In addition, we have made certain investments, including through joint ventures, in which we have a minority equity interest and lack
management and operational control. The controlling joint venture partner in a joint venture investment may have business interests, strategies or
goals that are inconsistent with ours, and business decisions or other actions or omissions of the controlling joint venture partner or the joint
venture company may result in harm to our reputation or adversely affect the value of our investment in the joint venture. Our strategic
investments may expose us to additional risks. For example, GSI's minority interest in Intershop Communications AG is governed by German
law, which could subject us to liability for certain disadvantages to Intershop if we were deemed to be in control of Intershop under German law.
We have also been sued by craigslist, which has alleged that we improperly misused confidential information from craigslist that we received as a
minority investor.
Our acquisition of GSI Commerce, Inc. exposes us to additional risks.

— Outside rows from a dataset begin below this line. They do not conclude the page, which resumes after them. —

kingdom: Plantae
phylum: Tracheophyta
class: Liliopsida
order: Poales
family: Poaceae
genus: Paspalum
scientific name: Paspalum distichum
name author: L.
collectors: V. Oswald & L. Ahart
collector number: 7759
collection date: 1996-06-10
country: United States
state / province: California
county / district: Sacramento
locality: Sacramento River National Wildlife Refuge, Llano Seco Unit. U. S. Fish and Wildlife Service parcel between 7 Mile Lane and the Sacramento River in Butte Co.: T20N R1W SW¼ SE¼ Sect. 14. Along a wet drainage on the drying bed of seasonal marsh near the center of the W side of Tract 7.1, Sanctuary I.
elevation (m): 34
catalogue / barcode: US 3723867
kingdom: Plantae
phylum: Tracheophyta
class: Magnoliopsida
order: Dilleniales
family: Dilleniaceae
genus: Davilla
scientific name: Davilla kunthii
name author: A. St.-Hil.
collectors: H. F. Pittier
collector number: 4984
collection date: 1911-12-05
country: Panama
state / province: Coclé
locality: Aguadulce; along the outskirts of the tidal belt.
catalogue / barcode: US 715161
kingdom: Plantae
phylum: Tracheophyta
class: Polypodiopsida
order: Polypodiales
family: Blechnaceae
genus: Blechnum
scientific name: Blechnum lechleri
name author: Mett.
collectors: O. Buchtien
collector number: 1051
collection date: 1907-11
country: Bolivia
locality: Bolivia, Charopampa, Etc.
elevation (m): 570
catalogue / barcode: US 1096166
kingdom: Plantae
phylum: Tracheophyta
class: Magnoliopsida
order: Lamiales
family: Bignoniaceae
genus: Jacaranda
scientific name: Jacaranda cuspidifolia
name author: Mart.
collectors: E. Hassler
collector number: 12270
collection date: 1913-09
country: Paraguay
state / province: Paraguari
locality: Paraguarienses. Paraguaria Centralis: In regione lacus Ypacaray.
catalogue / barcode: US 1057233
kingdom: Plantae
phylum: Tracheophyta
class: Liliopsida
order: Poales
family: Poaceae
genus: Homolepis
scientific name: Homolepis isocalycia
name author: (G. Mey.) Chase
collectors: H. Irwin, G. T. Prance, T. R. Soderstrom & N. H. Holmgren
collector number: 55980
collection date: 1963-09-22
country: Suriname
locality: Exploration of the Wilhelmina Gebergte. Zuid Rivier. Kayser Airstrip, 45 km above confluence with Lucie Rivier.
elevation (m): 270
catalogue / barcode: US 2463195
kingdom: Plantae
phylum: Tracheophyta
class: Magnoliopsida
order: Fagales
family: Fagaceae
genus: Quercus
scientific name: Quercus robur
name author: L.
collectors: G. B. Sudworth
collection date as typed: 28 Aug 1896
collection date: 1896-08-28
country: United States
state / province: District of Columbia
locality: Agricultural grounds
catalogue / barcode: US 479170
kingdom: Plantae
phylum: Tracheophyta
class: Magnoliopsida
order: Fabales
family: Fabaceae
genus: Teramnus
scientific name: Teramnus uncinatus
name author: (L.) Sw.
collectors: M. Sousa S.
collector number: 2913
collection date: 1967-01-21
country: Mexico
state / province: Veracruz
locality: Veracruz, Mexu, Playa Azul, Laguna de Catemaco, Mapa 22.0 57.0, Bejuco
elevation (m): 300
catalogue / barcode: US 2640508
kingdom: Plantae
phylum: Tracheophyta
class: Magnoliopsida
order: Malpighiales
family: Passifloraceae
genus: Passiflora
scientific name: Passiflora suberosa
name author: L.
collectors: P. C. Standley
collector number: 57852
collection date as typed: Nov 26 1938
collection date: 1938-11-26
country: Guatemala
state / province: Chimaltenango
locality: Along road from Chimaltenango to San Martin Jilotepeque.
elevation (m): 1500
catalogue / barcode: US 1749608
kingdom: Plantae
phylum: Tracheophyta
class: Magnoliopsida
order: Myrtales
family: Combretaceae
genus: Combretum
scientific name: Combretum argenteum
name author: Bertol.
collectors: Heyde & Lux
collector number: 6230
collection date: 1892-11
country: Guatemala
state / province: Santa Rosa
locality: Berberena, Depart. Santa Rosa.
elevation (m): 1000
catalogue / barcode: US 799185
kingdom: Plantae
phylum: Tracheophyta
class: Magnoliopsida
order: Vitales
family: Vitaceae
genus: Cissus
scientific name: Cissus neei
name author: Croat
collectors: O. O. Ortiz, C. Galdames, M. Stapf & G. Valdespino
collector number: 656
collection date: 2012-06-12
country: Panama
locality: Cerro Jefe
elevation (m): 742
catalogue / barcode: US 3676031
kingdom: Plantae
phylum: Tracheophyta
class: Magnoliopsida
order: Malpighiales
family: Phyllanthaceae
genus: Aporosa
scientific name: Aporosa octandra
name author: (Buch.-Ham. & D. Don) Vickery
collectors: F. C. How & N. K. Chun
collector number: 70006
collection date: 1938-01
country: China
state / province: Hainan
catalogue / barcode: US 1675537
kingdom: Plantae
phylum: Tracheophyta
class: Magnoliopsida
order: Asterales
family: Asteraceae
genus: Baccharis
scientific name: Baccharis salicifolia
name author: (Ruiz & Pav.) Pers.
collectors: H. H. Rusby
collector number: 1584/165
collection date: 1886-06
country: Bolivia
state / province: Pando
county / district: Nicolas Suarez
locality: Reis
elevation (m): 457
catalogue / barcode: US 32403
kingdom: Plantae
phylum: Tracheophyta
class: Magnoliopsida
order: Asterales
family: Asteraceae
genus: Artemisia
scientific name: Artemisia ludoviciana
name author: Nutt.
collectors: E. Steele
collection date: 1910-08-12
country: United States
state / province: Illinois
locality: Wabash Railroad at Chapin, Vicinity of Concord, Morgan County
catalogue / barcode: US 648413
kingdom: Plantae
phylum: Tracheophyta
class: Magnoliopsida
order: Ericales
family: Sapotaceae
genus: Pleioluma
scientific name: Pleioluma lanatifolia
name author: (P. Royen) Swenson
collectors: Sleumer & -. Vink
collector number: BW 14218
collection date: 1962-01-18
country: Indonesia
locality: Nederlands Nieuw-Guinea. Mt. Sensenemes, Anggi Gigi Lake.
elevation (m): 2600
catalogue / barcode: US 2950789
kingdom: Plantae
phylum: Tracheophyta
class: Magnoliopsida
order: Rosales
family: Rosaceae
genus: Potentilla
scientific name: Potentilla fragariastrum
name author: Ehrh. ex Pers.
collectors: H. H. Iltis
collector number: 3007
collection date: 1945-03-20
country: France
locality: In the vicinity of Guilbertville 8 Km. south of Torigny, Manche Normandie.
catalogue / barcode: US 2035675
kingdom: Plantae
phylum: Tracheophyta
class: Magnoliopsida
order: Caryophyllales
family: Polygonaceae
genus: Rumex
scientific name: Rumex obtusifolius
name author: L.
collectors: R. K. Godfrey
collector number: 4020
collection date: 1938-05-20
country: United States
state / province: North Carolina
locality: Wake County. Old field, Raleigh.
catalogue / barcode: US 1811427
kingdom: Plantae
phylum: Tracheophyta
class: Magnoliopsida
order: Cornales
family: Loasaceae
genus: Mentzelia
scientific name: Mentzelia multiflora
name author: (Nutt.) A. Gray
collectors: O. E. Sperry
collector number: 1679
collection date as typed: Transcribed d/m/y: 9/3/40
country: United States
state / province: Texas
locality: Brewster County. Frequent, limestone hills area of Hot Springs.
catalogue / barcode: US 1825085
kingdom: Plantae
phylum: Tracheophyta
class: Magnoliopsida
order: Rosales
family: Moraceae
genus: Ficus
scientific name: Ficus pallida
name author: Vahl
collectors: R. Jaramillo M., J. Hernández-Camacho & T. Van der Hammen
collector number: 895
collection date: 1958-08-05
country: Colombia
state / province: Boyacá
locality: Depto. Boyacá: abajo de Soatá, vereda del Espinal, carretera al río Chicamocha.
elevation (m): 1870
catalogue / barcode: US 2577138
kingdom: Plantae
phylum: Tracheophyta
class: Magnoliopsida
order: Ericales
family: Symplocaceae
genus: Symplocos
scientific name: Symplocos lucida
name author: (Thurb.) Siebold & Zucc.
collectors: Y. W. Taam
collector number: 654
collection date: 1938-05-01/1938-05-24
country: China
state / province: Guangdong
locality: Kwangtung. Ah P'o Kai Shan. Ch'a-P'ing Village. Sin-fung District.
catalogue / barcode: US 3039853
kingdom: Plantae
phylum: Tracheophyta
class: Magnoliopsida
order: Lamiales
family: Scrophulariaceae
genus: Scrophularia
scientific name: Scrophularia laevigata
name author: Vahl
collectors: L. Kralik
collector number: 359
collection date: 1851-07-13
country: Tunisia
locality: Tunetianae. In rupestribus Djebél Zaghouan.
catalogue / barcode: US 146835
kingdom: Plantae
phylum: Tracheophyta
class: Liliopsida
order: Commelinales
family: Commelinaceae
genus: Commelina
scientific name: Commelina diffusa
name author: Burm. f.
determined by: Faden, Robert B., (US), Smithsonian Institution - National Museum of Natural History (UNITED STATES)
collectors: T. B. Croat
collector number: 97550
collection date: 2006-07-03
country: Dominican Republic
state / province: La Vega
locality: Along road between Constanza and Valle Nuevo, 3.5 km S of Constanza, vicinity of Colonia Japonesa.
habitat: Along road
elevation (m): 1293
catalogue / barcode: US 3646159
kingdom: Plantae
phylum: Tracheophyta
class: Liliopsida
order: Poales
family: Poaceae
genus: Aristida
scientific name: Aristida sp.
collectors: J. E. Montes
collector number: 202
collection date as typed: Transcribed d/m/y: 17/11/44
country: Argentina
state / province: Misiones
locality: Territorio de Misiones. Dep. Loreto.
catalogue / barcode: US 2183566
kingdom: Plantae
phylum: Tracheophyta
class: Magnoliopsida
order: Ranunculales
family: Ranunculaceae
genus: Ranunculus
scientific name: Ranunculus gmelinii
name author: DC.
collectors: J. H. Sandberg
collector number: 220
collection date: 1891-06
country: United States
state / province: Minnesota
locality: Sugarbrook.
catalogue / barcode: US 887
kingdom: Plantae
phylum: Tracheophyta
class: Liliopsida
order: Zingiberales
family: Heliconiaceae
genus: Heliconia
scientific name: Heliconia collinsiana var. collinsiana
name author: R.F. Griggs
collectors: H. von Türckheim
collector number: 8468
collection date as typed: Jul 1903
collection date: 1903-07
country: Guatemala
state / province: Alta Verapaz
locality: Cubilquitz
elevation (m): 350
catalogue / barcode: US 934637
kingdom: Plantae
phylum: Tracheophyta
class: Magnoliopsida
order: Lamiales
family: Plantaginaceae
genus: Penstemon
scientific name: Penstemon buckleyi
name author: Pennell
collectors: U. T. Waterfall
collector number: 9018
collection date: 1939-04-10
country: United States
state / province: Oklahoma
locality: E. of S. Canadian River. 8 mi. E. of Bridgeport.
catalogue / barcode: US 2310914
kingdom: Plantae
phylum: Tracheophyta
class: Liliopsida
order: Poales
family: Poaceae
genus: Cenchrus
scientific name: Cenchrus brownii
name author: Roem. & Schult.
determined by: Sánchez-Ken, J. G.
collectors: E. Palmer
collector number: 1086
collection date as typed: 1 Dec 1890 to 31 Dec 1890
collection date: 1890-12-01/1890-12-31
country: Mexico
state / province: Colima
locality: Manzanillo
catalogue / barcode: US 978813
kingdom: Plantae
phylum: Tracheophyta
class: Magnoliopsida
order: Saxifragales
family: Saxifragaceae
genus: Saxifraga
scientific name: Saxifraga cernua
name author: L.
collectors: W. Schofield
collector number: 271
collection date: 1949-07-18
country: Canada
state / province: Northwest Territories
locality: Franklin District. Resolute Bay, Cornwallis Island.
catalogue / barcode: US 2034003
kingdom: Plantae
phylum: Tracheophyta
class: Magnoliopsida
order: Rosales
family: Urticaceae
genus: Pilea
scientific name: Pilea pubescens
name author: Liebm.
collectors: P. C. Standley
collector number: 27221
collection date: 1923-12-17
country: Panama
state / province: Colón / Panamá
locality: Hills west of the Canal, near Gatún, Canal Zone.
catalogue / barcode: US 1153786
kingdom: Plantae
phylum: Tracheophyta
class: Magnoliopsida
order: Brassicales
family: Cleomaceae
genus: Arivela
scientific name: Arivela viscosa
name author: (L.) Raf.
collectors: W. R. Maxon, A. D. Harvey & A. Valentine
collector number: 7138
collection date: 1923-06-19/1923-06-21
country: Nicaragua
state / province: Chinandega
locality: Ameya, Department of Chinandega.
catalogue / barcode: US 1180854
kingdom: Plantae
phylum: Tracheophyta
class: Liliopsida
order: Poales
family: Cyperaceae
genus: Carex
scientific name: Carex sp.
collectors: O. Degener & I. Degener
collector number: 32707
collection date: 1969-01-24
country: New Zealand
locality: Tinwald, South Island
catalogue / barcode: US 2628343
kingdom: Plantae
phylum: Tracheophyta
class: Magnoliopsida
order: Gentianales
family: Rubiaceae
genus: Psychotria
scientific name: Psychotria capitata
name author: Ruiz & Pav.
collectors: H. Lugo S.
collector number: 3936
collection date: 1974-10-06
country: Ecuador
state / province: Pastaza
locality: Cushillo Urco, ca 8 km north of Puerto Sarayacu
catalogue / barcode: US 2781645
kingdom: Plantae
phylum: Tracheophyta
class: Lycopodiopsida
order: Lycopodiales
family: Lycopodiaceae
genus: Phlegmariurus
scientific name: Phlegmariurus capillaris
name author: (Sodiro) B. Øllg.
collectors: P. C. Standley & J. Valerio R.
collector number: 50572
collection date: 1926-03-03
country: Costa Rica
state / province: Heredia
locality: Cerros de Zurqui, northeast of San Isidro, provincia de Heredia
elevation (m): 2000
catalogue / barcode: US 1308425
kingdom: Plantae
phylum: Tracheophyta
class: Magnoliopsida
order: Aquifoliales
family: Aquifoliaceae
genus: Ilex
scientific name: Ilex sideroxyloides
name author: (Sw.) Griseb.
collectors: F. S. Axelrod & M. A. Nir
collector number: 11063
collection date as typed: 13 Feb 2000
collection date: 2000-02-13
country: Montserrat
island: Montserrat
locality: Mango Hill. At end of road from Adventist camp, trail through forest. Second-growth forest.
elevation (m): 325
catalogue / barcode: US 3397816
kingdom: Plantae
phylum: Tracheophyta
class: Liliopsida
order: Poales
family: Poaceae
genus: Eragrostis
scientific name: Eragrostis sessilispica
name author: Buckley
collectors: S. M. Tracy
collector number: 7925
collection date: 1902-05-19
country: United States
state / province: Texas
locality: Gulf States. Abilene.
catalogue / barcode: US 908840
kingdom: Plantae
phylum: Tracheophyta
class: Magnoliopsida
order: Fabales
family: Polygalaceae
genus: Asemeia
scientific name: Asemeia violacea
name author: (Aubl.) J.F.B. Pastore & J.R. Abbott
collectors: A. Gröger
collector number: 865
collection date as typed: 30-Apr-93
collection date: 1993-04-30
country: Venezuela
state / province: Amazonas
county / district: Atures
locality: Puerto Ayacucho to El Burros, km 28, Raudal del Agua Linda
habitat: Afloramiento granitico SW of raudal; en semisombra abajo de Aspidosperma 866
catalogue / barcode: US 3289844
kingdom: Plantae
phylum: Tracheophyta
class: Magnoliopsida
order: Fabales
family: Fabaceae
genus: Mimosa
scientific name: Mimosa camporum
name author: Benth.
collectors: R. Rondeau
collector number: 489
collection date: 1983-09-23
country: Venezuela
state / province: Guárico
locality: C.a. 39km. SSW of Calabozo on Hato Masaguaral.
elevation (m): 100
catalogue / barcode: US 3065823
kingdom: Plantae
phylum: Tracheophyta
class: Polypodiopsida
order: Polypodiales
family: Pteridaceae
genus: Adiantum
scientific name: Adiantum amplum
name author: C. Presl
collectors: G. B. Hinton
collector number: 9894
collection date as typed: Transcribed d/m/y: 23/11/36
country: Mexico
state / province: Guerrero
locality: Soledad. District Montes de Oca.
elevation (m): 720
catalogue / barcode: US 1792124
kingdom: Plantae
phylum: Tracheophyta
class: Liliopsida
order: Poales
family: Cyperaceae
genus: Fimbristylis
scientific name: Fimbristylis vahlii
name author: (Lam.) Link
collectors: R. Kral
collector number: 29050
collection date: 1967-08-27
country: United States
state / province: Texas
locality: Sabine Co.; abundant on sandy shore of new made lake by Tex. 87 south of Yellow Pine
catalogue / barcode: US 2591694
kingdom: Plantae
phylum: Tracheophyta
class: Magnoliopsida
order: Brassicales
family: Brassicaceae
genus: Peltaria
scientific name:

Our GSI business faces certain risks and challenges not shared by our other businesses, including those described under the risk factor
captions "If our GSI business is unable to enhance its platform and migrate clients to that new platform in a timely and cost-effective manner, it
would be substantially harmed" and "Changes in regulations or user concerns regarding privacy and protection of user data could adversely affect
our business."
Competition for GSI's existing and potential clients is intense, and our GSI business may not be able to add new clients or keep existing
clients on favorable terms, or at all. For example, a change in the management of a GSI client could adversely affect our relationship with that
client. In addition, many of GSI's client contracts contain service level commitments. If our GSI business is unable to meet these commitments, its
relationships with its clients could be damaged, and client rights to terminate their contracts with GSI and/or financial penalty provisions payable
by GSI may be triggered. If any existing GSI clients were to exit the business we provide services to, be acquired, declare bankruptcy, suffer other
financial difficulties, fail to pay amounts owed to GSI and/or terminate or modify their relationships with GSI in a manner unfavorable to us (in
particular with respect to the large merchants and brands that GSI serves), our GSI business could be adversely affected.
32
the need to integrate the operations, systems (including accounting, management, information, human resource and other
administrative systems), technologies, products and personnel of each acquired company, which is itself an inherently risky process;
the inefficiencies and lack of control that may result if such integration is delayed or not implemented; and unforeseen difficulties and
expenditures that may arise in connection with integration;
diversion of management time, as well as a shift of focus from operating the businesses to issues related to integration and
administration, particularly given the number, size and varying scope of our recent acquisitions;
declining employee morale and retention issues resulting from changes in, or acceleration of, compensation, or changes in
management, reporting relationships, future prospects, or the direction of the business;
the need to implement controls, procedures and policies appropriate for a larger public company at companies that prior to acquisition
had lacked such controls, procedures and policies;
risks associated with our expansion into new international markets and doing business internationally, including those described under
the risk factor caption "There are many risks associated with our international operations" above;
difficulties in entering new markets where we have no or limited direct prior experience or where competitors may have stronger
market positions;
in the case of foreign acquisitions, the need to integrate operations across different cultures and languages and to address the particular
economic, currency, political and regulatory risks associated with specific countries;
the potential loss of key customers, vendors and other business partners of the companies we acquire following and continuing after
announcement of our acquisition plans;
in some cases, the need to transition operations, users and customers onto our existing or new platforms; and
liability for activities of the acquired company before the acquisition, including intellectual property and other litigation claims or
disputes, violations of laws, rules and regulations, commercial disputes, tax liabilities and other known and unknown liabilities.